A Whole Year. And Thicker Skin.

Well, we've been at this for a year now. The adoption process, that is. We both thought we'd be traveling to Nepal over the holidays in 2009, and be home in early 2010 with our baby. That was based on not only our gut feelings, but on expectations that were set for us.

Although we were prepared for a wait, and had been advised of the risks involved with international adoption, I don't think either of us would have expected this last year to be what it has been. The news and movement has been so little - that we can't help but be a bit down and saddened. While we've put the day when we'll meet our baby out of our immediate minds (not buying baby things, preparing the room, nor talking much about it), I don't think an hour goes by when I don't think of it.

But, in my life I've seen things happen that I never would have expected, nor did I see coming. We are where we are - and that is in complete and total unknowing. And I can't help but wonder what's in store for us. I sure hope it's a family... but that seems so incredibly far away right now.

Namaste.

3 comments:

Heather said...

just a note to let you know i've been following your blog for a few months now as my husband and I consider international adoption (we have no children) ourselves.

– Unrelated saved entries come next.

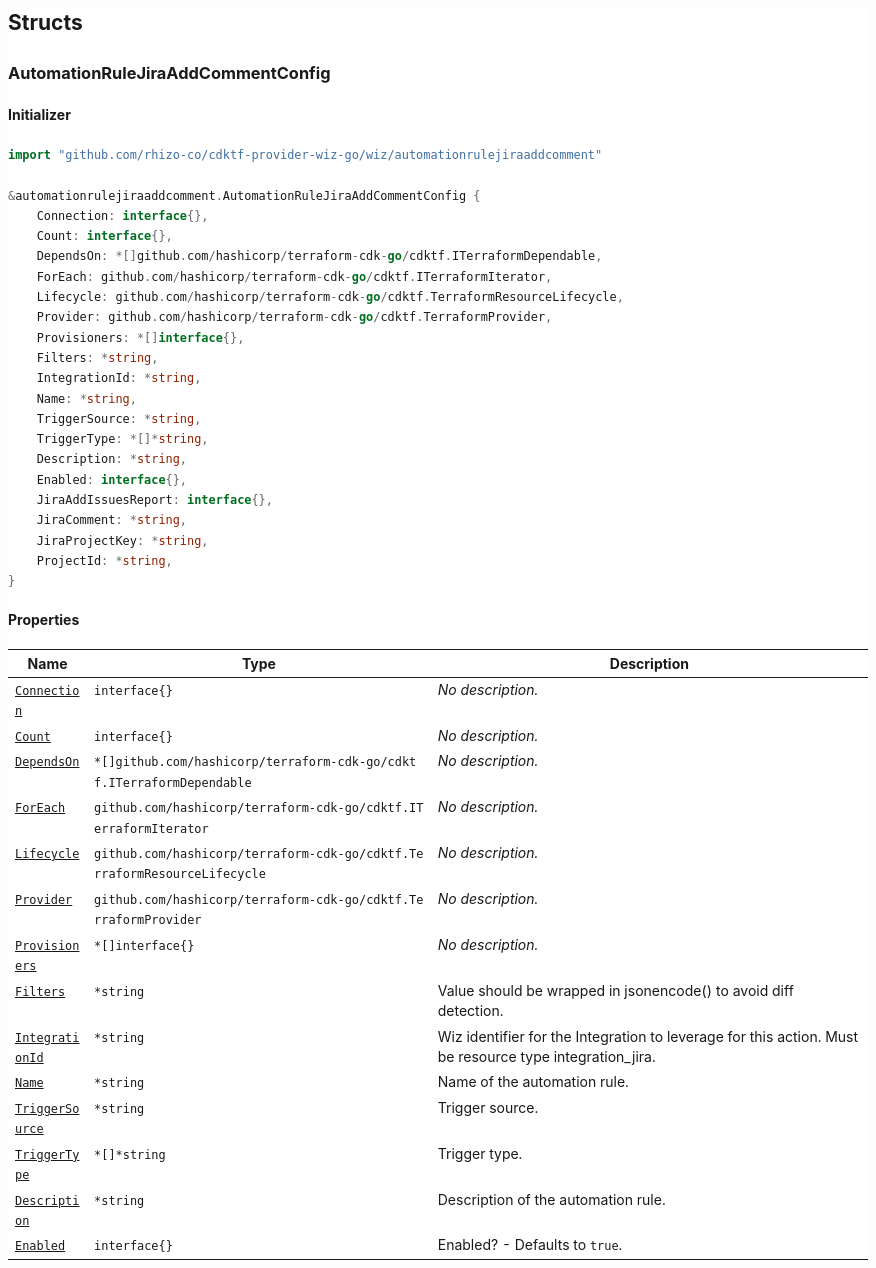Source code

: ## Structs <a name="Structs" id="Structs"></a>

### AutomationRuleJiraAddCommentConfig <a name="AutomationRuleJiraAddCommentConfig" id="rhizo-co-terraform-provider-wiz.automationRuleJiraAddComment.AutomationRuleJiraAddCommentConfig"></a>

#### Initializer <a name="Initializer" id="rhizo-co-terraform-provider-wiz.automationRuleJiraAddComment.AutomationRuleJiraAddCommentConfig.Initializer"></a>

```go
import "github.com/rhizo-co/cdktf-provider-wiz-go/wiz/automationrulejiraaddcomment"

&automationrulejiraaddcomment.AutomationRuleJiraAddCommentConfig {
	Connection: interface{},
	Count: interface{},
	DependsOn: *[]github.com/hashicorp/terraform-cdk-go/cdktf.ITerraformDependable,
	ForEach: github.com/hashicorp/terraform-cdk-go/cdktf.ITerraformIterator,
	Lifecycle: github.com/hashicorp/terraform-cdk-go/cdktf.TerraformResourceLifecycle,
	Provider: github.com/hashicorp/terraform-cdk-go/cdktf.TerraformProvider,
	Provisioners: *[]interface{},
	Filters: *string,
	IntegrationId: *string,
	Name: *string,
	TriggerSource: *string,
	TriggerType: *[]*string,
	Description: *string,
	Enabled: interface{},
	JiraAddIssuesReport: interface{},
	JiraComment: *string,
	JiraProjectKey: *string,
	ProjectId: *string,
}
```

#### Properties <a name="Properties" id="Properties"></a>

| **Name** | **Type** | **Description** |
| --- | --- | --- |
| <code><a href="#rhizo-co-terraform-provider-wiz.automationRuleJiraAddComment.AutomationRuleJiraAddCommentConfig.property.connection">Connection</a></code> | <code>interface{}</code> | *No description.* |
| <code><a href="#rhizo-co-terraform-provider-wiz.automationRuleJiraAddComment.AutomationRuleJiraAddCommentConfig.property.count">Count</a></code> | <code>interface{}</code> | *No description.* |
| <code><a href="#rhizo-co-terraform-provider-wiz.automationRuleJiraAddComment.AutomationRuleJiraAddCommentConfig.property.dependsOn">DependsOn</a></code> | <code>*[]github.com/hashicorp/terraform-cdk-go/cdktf.ITerraformDependable</code> | *No description.* |
| <code><a href="#rhizo-co-terraform-provider-wiz.automationRuleJiraAddComment.AutomationRuleJiraAddCommentConfig.property.forEach">ForEach</a></code> | <code>github.com/hashicorp/terraform-cdk-go/cdktf.ITerraformIterator</code> | *No description.* |
| <code><a href="#rhizo-co-terraform-provider-wiz.automationRuleJiraAddComment.AutomationRuleJiraAddCommentConfig.property.lifecycle">Lifecycle</a></code> | <code>github.com/hashicorp/terraform-cdk-go/cdktf.TerraformResourceLifecycle</code> | *No description.* |
| <code><a href="#rhizo-co-terraform-provider-wiz.automationRuleJiraAddComment.AutomationRuleJiraAddCommentConfig.property.provider">Provider</a></code> | <code>github.com/hashicorp/terraform-cdk-go/cdktf.TerraformProvider</code> | *No description.* |
| <code><a href="#rhizo-co-terraform-provider-wiz.automationRuleJiraAddComment.AutomationRuleJiraAddCommentConfig.property.provisioners">Provisioners</a></code> | <code>*[]interface{}</code> | *No description.* |
| <code><a href="#rhizo-co-terraform-provider-wiz.automationRuleJiraAddComment.AutomationRuleJiraAddCommentConfig.property.filters">Filters</a></code> | <code>*string</code> | Value should be wrapped in jsonencode() to avoid diff detection. |
| <code><a href="#rhizo-co-terraform-provider-wiz.automationRuleJiraAddComment.AutomationRuleJiraAddCommentConfig.property.integrationId">IntegrationId</a></code> | <code>*string</code> | Wiz identifier for the Integration to leverage for this action. Must be resource type integration_jira. |
| <code><a href="#rhizo-co-terraform-provider-wiz.automationRuleJiraAddComment.AutomationRuleJiraAddCommentConfig.property.name">Name</a></code> | <code>*string</code> | Name of the automation rule. |
| <code><a href="#rhizo-co-terraform-provider-wiz.automationRuleJiraAddComment.AutomationRuleJiraAddCommentConfig.property.triggerSource">TriggerSource</a></code> | <code>*string</code> | Trigger source. |
| <code><a href="#rhizo-co-terraform-provider-wiz.automationRuleJiraAddComment.AutomationRuleJiraAddCommentConfig.property.triggerType">TriggerType</a></code> | <code>*[]*string</code> | Trigger type. |
| <code><a href="#rhizo-co-terraform-provider-wiz.automationRuleJiraAddComment.AutomationRuleJiraAddCommentConfig.property.description">Description</a></code> | <code>*string</code> | Description of the automation rule. |
| <code><a href="#rhizo-co-terraform-provider-wiz.automationRuleJiraAddComment.AutomationRuleJiraAddCommentConfig.property.enabled">Enabled</a></code> | <code>interface{}</code> | Enabled?     - Defaults to `true`. |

i admire your patience and enjoy your updates - even when it's just to say there's not much to say. look forward to what 2010 brings you - may it be your child!

OzCan Adventures said...

Hi. My name is Stacey and my family and I are just embarking on our Nepal adoption journey. I was so happy to find your blog. (My husband is a very private soul and does not like to share our process, So it helps me to read about yours). It saddens me to see your pain though. The waiting and not knowing is such a challenge, one I am not sure how we are going to handle ourselves. We have two biological boys who are very excited at the prospect of a little sister. They want to know why we can't go and get her right now. It is difficult to explain, even to myself. I wish you all the best for this coming year and hope to hear that you have your beautiful baby in your loving arms soon. Namaste.

Demori Kennedy said...

We've decided to end the Nepal adoption journey. I just don't think that I can go through it, honestly. We've rescheduled our fingerprinting appointment with USCIS three times in the hope that better news would break, but it has not. One thing I'd like to say to those who already have children. Please consider that Nepal only takes 10 applications per year from each agency. There are those who have no children and they have chosen international adoption from Nepal as their means to a family. Can you just consider that you've already been blessed and let the people without children get in line ahead of you, please?